- **Problem**
Copy the final lines exactly, starting at the one that contains "sera. Ne prendo un flacone, mi metto i cusci" and ending with the last line of the listing below. Pictures are not part of the copy.

Start of Exercise material

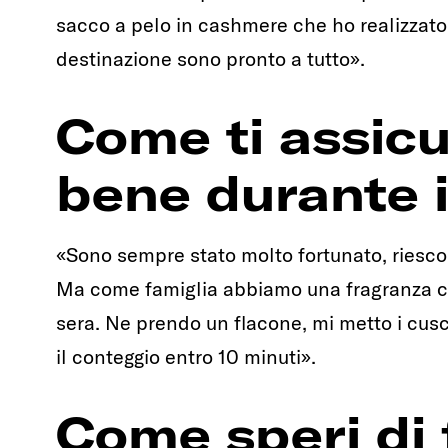
sacco a pelo in cashmere che ho realizzato
destinazione sono pronto a tutto».
Come ti assicu
bene durante i
«Sono sempre stato molto fortunato, riesco
Ma come famiglia abbiamo una fragranza che
sera. Ne prendo un flacone, mi metto i cusci
il conteggio entro 10 minuti».
Come speri di f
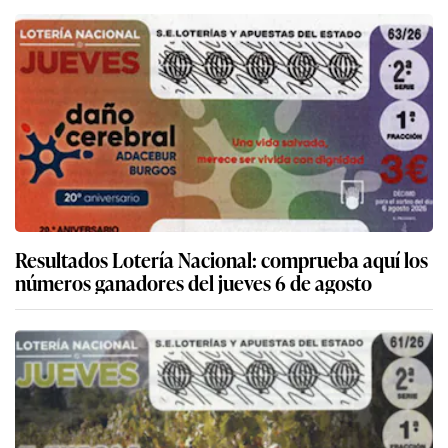
Resultados Lotería Nacional: comprueba aquí los
números ganadores del jueves 6 de agosto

End of Exercise material

- **Task result**
sera. Ne prendo un flacone, mi metto i cusci
il conteggio entro 10 minuti».
Come speri di f
Resultados Lotería Nacional: comprueba aquí los
números ganadores del jueves 6 de agosto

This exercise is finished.